■ Given passage
>> Begin

Advocacy & Recognition
One of the questions we’ve been hedging around in the year’s best discussion is what different writers use SF for. Here are some partial answers I’ve been mulling for a while. This train of thought started when, in 2007, I did a long piece for Locus on Heinlein (see here, also subsequent discussion here.) Backing on to that, I did a panel at Readercon that year on Heinlein with Charles Brown, John Clute, and Gary Wolfe the “real year” with John Clute, Liz Hand, Barry Malzberg, and David Hartwell. One of the things I remember saying there was that I was really struck—especially compared with today’s SF—how much Heinlein was an advocate. It’s not especially that “The Roads Must Roll” (say) advocated the exact form of rolling roads that he described—though it did take a certain geeky interest in the working-out of the premise. But it was very clear about the sorts of behaviour that would be necessary to bring about a good future (entrepreneurial chutzpah), and what behaviours would stand in its way (truculent union grumpiness). That clarity was, of course, easily readable as political, as it continued to be throughout Heinlein’s career. The crucial point about this kind of SF, though, was that it had to believe individual behaviour mattered and that it could make a material difference to the direction of the world. (It’s therefore similar to, but not the same as, the hard SF outlook, which takes as axiomatic that individuals have a better chance if they try to understand the world fully, but that may not enable them to change things—”The Cold Equations” is the classic case.) A work of advocacy SF, therefore, suggests the future as a reward (or punishment) for certain kinds of behaviour—a very special case would be Joanna Russ’s The Female Man, which shows four different kinds of world making the case for themselves.
Someone else on the Readercon panel—I think John, but I couldn’t swear to it—then suggested that the reason some people found Neuromancer almost treasonous when it came out was that it refused that kind of advocacy. Case, its protagonist, could try to survive and maybe make some money; but there was no question that he could actually do anything to alter the course of the world. (Hence, for instance, some responses to it and other cyberpunk works, as “pessimism”.) What Neuromancer offered instead, John argued, was the thrill of recognition, of seeing that our world really could move in that direction. Other recent SF works have also shared this characteristic. You can read David Marusek’s Counting Heads and, despite its speculations being farther off than those of Neuromancer, recognise them as destinations that our current drives will take us to.

>> End

■ Given instruction 1
Express every line of the taxonomic records as a JSON list of strings, with one string per line, omitting blank lines and leaving out the picture lines.
The text and the records are independent of one another.

■ Provided records
>> Begin

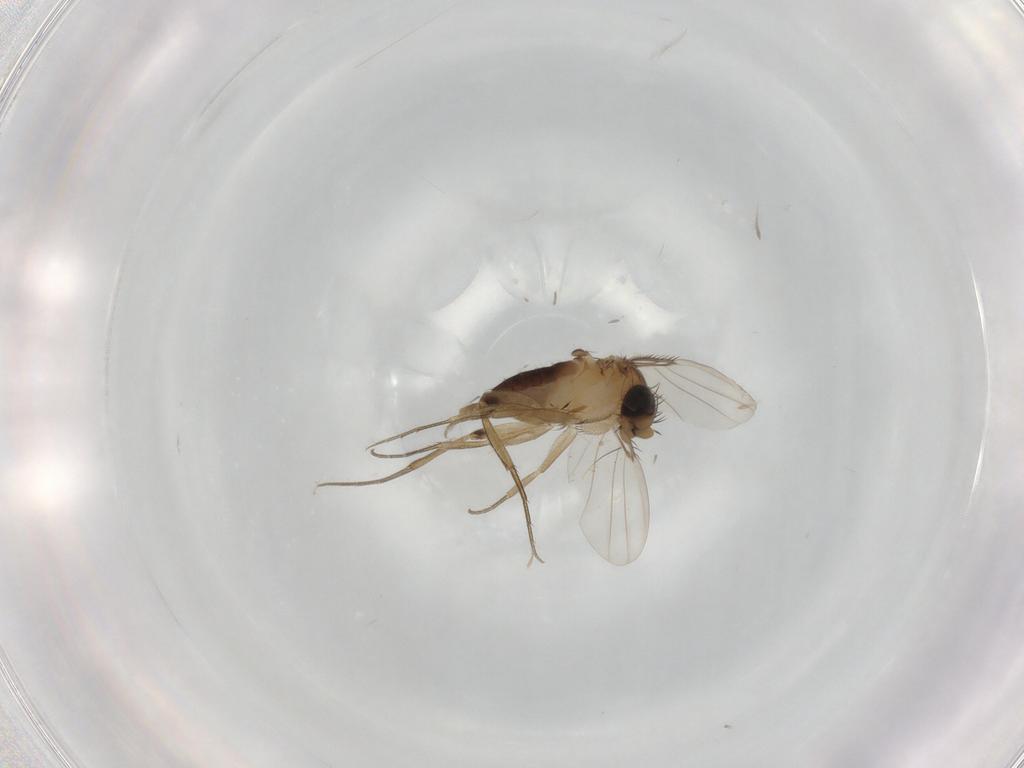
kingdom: Animalia
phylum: Arthropoda
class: Insecta
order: Diptera
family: Phoridae
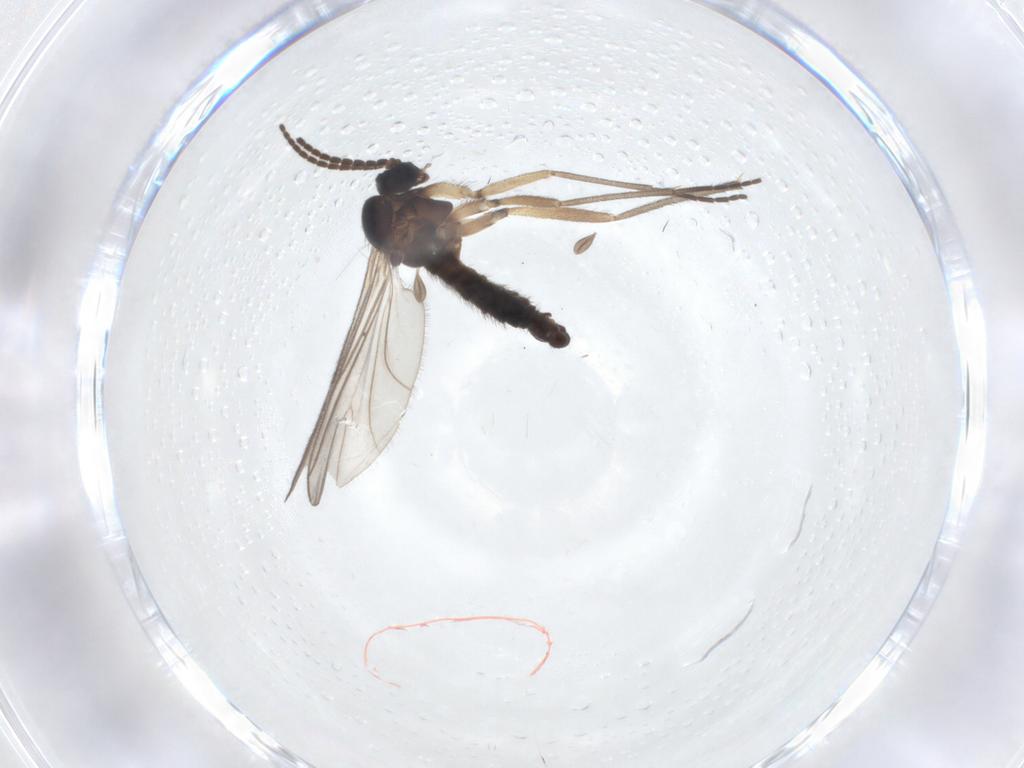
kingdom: Animalia
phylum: Arthropoda
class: Insecta
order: Diptera
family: Sciaridae
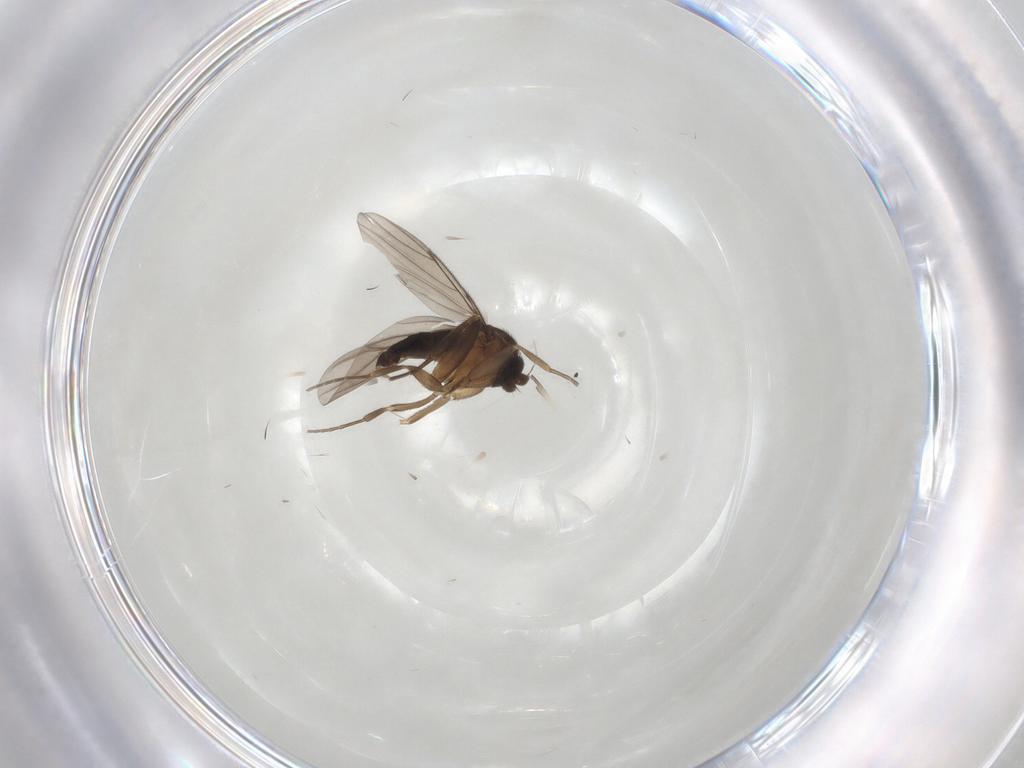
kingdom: Animalia
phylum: Arthropoda
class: Insecta
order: Diptera
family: Phoridae
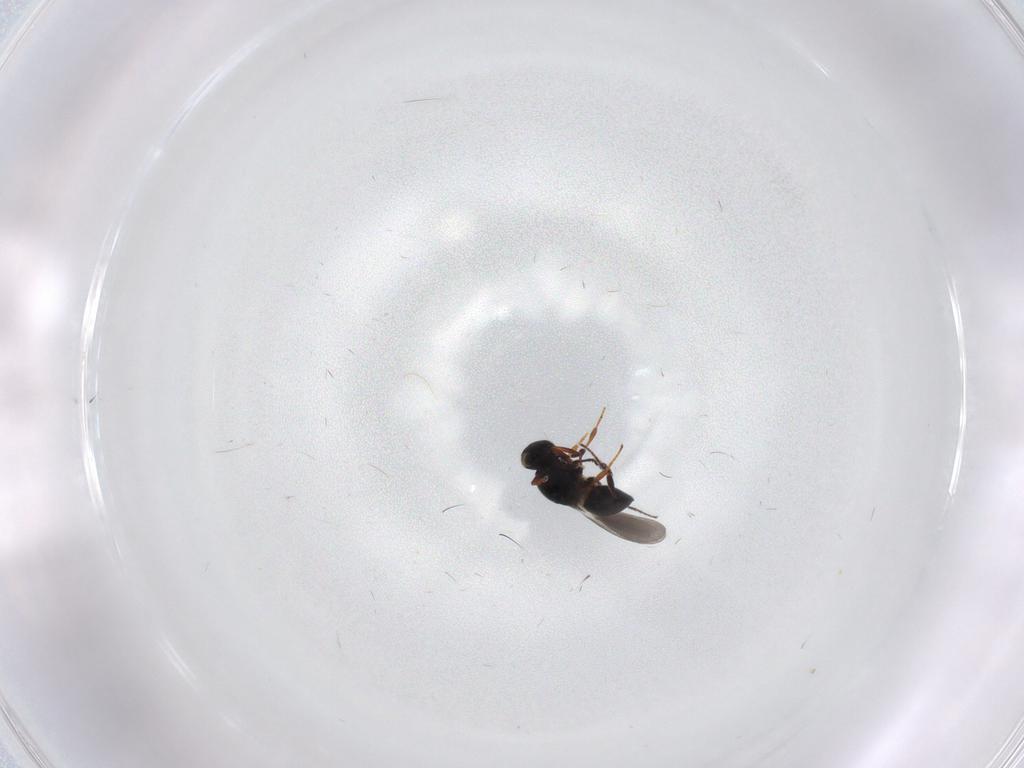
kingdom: Animalia
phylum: Arthropoda
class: Insecta
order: Hymenoptera
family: Platygastridae
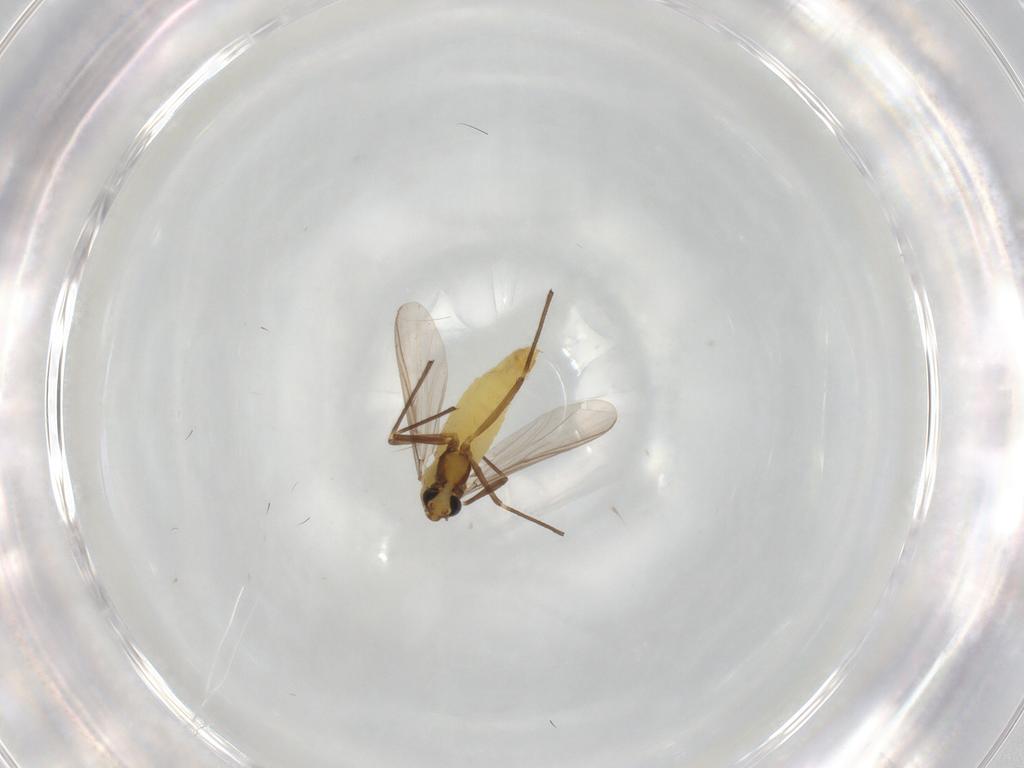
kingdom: Animalia
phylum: Arthropoda
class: Insecta
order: Diptera
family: Chironomidae
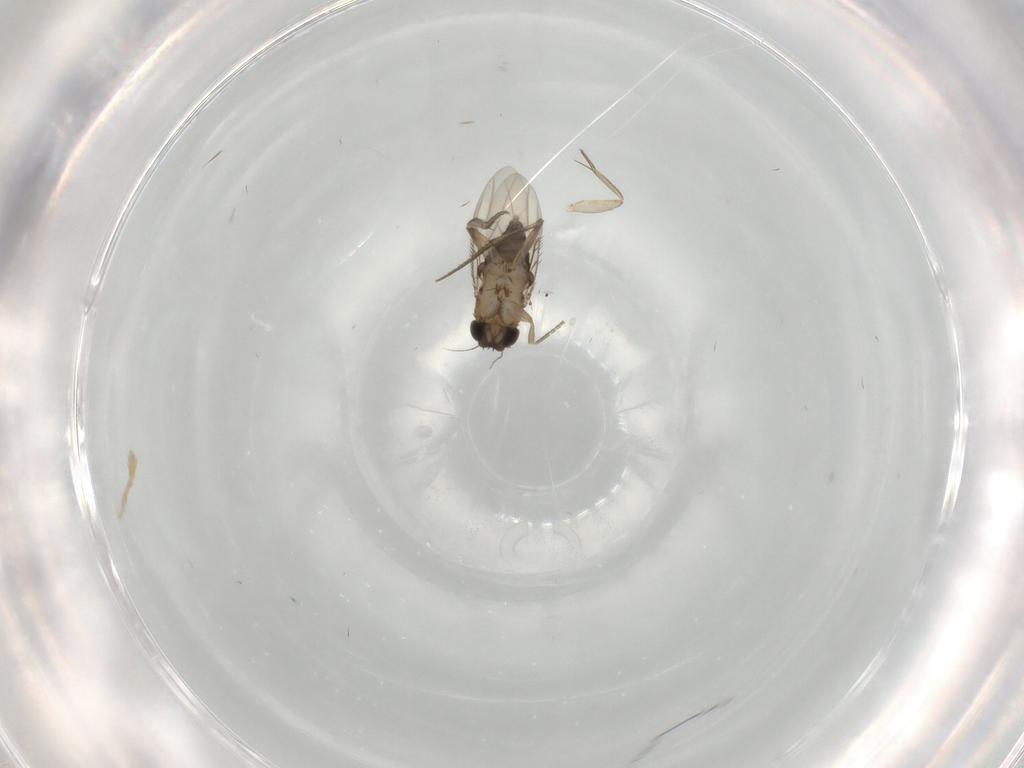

>> End

■ Given instruction 2
In the passage on advocacy and recognition, what is Neuromancer said to have offered in place of advocacy?

■ Task answer 1
[
  "kingdom: Animalia",
  "phylum: Arthropoda",
  "class: Insecta",
  "order: Diptera",
  "family: Phoridae",
  "kingdom: Animalia",
  "phylum: Arthropoda",
  "class: Insecta",
  "order: Diptera",
  "family: Sciaridae",
  "kingdom: Animalia",
  "phylum: Arthropoda",
  "class: Insecta",
  "order: Diptera",
  "family: Phoridae",
  "kingdom: Animalia",
  "phylum: Arthropoda",
  "class: Insecta",
  "order: Hymenoptera",
  "family: Platygastridae",
  "kingdom: Animalia",
  "phylum: Arthropoda",
  "class: Insecta",
  "order: Diptera",
  "family: Chironomidae"
]

■ Task answer 2
The thrill of recognition: seeing that our world really could move in that direction.